Graph Generative Models Evaluation with Masked Autoencoder
This work addresses the problem of reliable evaluation for graph generative models, which is crucial for researchers and practitioners in machine learning, but it is incremental as it builds on existing deep learning approaches without a paradigm shift.
The paper tackles the challenge of evaluating graph generative models by proposing a method using graph masked autoencoders to extract graph features, showing it is more reliable and effective than previous methods across metrics like Fréchet Distance and MMD Linear, though no single method consistently outperforms all others.
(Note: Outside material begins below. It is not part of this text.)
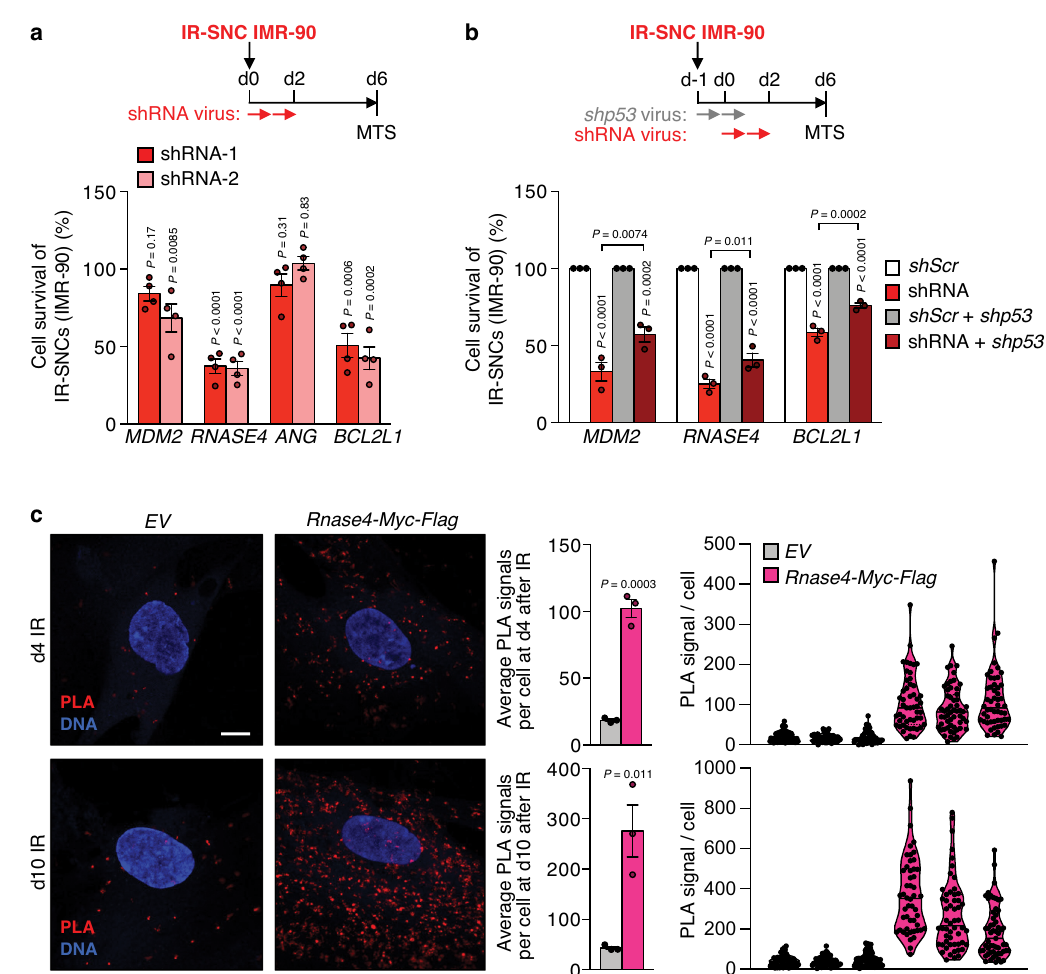
Fig. 9 Cytoplasmic RNASE4 binds to and inhibits p53 in human senescent fi broblasts. a Experimental approach and percentage survival of IR-senescent IMR-90 cells 6 days after knockdown of the indicated genes as assessed by MTS assay. Comparisons were made to senescent IMR-90 cells of same cultures infected with Scr- shRNA (100%). b as in a but comparisons were made to senescent IMR-90 cells of same cultures infected with Scr- shRNA or Scr - and p53 -shRNA (100%). c Representative images and quanti fi cation of proximity ligation assay (PLA) to assess spatial interaction of p53 and Myc- Flag-tagged RNASE4 in indicated irradiated IMR-90 cells. Violin blot shows distribution of PLA signals per cell per IMR-90 replicate. One experiment was performed. Scale bars, 10 μ m. Data represent means ± SEM. n = 4 a or n = 3 b independent experiments with each n being an average of 3 technical IMR- 90 replicates, n = 3 technical IMR-90 replicates from 1 experiment in c . Statistics: one-way ANOVA with Sidak ’ s correction in a , b , two-tailed, unpaired t - tests in c . Source data are provided as a Source Data fi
In recent years, numerous graph generative models (GGMs) have been proposed. However, evaluating these models remains a considerable challenge, primarily due to the difficulty in extracting meaningful graph features that accurately represent real-world graphs. The traditional evaluation techniques, which rely on graph statistical properties like node degree distribution, clustering coefficients, or Laplacian spectrum, overlook node features and lack scalability. There are newly proposed deep learning-based methods employing graph random neural networks or contrastive learning to extract graph features, demonstrating superior performance compared to traditional statistical methods, but their experimental results also demonstrate that these methods do not always working well across different metrics. Although there are overlaps among these metrics, they are generally not interchangeable, each evaluating generative models from a different perspective. In this paper, we propose a novel method that leverages graph masked autoencoders to effectively extract graph features for GGM evaluations. We conduct extensive experiments on graphs and empirically demonstrate that our method can be more reliable and effective than previously proposed methods across a number of GGM evaluation metrics, such as "Fréchet Distance (FD)" and "MMD Linear". However, no single method stands out consistently across all metrics and datasets. Therefore, this study also aims to raise awareness of the significance and challenges associated with GGM evaluation techniques, especially in light of recent advances in generative models.